Exercise prompt: Write out again the lines from the line with "VII Concurso Arte en la Casa Bardín" up to and including the line with "トカムラン（ハイダウェイプールヴィラ）", exactly as they stand below, and skip any picture.
##### Task inputs #####
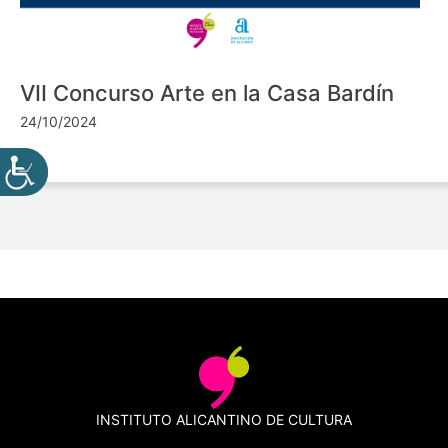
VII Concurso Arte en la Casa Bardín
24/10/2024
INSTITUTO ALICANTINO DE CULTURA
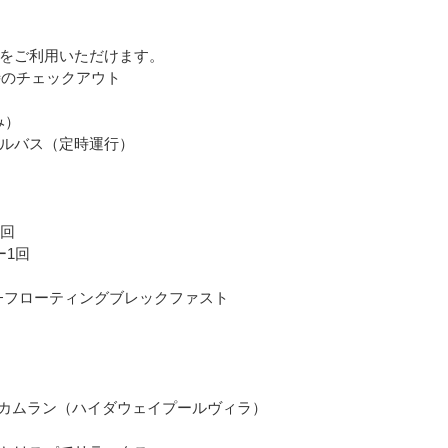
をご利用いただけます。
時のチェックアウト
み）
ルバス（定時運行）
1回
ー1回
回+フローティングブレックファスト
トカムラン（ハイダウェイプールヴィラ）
#####
##### Task inputs #####
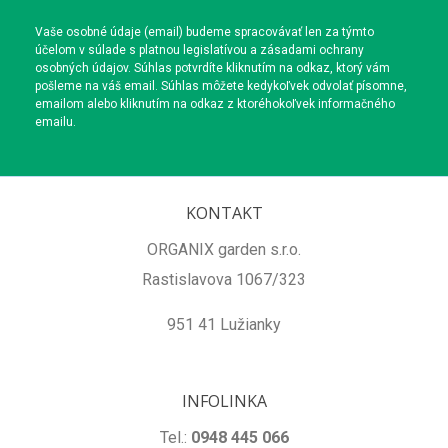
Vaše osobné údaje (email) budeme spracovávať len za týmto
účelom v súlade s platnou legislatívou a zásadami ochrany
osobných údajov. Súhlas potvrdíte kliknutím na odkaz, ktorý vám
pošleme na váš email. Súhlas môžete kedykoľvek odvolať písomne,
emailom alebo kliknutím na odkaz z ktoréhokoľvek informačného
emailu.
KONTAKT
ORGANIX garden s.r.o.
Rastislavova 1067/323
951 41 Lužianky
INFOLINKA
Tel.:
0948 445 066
#####
##### Task inputs #####
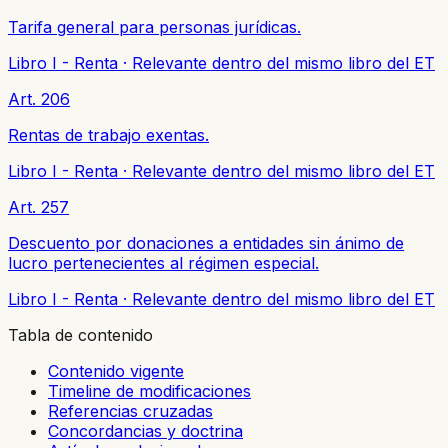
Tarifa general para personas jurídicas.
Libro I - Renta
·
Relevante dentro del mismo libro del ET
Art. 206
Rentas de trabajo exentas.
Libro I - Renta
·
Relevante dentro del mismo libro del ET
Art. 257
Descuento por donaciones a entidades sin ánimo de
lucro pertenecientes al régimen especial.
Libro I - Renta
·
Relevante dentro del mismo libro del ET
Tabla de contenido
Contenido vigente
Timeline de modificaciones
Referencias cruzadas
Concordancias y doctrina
#####
Solution below:
VII Concurso Arte en la Casa Bardín
24/10/2024
INSTITUTO ALICANTINO DE CULTURA
をご利用いただけます。
時のチェックアウト
み）
ルバス（定時運行）
1回
ー1回
回+フローティングブレックファスト
トカムラン（ハイダウェイプールヴィラ）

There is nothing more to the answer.